La correspondance de Paul permet d’appréhender, non sans grande difficulté, les prodromes d’une organisation ou structuration interne de certaines de ces premières communautés chrétiennes hors Jérusalem : diversement dénommés selon les groupes, ou les missions qui leur sont confiées, tels anciens (presbyteroi) ou surveillants (episcopoi) ou serviteurs (diakonoi) ou docteurs (didascaloi) ou prophètes (prophetai), pour ne citer que les principaux vocables utilisés, ces chrétiens sont chargés d’une responsabilité communautaire. Si ce sont souvent des hommes qui exercent ces charges, les femmes ne sont pas en reste : le champ des responsabilités leur est largement plus ouvert dans les groupes chrétiens que dans les sociétés environnantes.

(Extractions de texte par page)

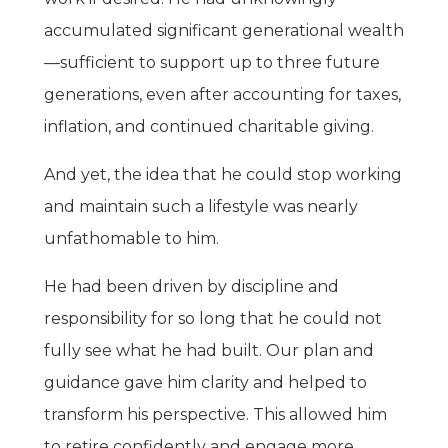
accumulated significant generational wealth
—sufficient to support up to three future
generations, even after accounting for taxes,
inflation, and continued charitable giving.
And yet, the idea that he could stop working
and maintain such a lifestyle was nearly
unfathomable to him.
He had been driven by discipline and
responsibility for so long that he could not
fully see what he had built. Our plan and
guidance gave him clarity and helped to
transform his perspective. This allowed him
to retire confidently and engage more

Consigne — Reprenez l'extrait sur l'organisation des premières communautés chrétiennes et poursuivez-le à la suite de sa dernière phrase.

Réponse attendue —
La succession apostolique garantit la tradition

Pour l’historien contemporain, il existe un contraste singulier entre l’impression de buissonnement impétueux que donnent les sources chrétiennes du tournant du Ier siècle et celle de relative structuration que laissent entrevoir celles du tournant du IIe siècle. En un siècle, la mêlée s’est en quelque sorte décantée. Retracer le processus de formation de la  » Grande Eglise  » est une entreprise fort difficile, mais, dans les débats entre groupes chrétiens, la référence aux apôtres tient une place cardinale. L’idée d’une  » succession apostolique « , entendue en termes de garantie de l’authenticité d’une tradition issue des apôtres, trouva au cours du IIe siècle une concrétisation singulièrement efficace. En effet, probablement avant le milieu de ce siècle, apparut une évolution décisive qui entra en vigueur presque partout à la fin du premier tiers du IIIe siècle : à une direction collégiale des Eglises succéda une présidence unique qui permit une représentation plus lisible de la succession apostolique, puisqu’elle s’incarnait non plus dans un collectif relativement anonyme, mais dans une suite de responsables dénommés episcopoi, ce que l’on peut traduire désormais à bon droit par  » évêques « .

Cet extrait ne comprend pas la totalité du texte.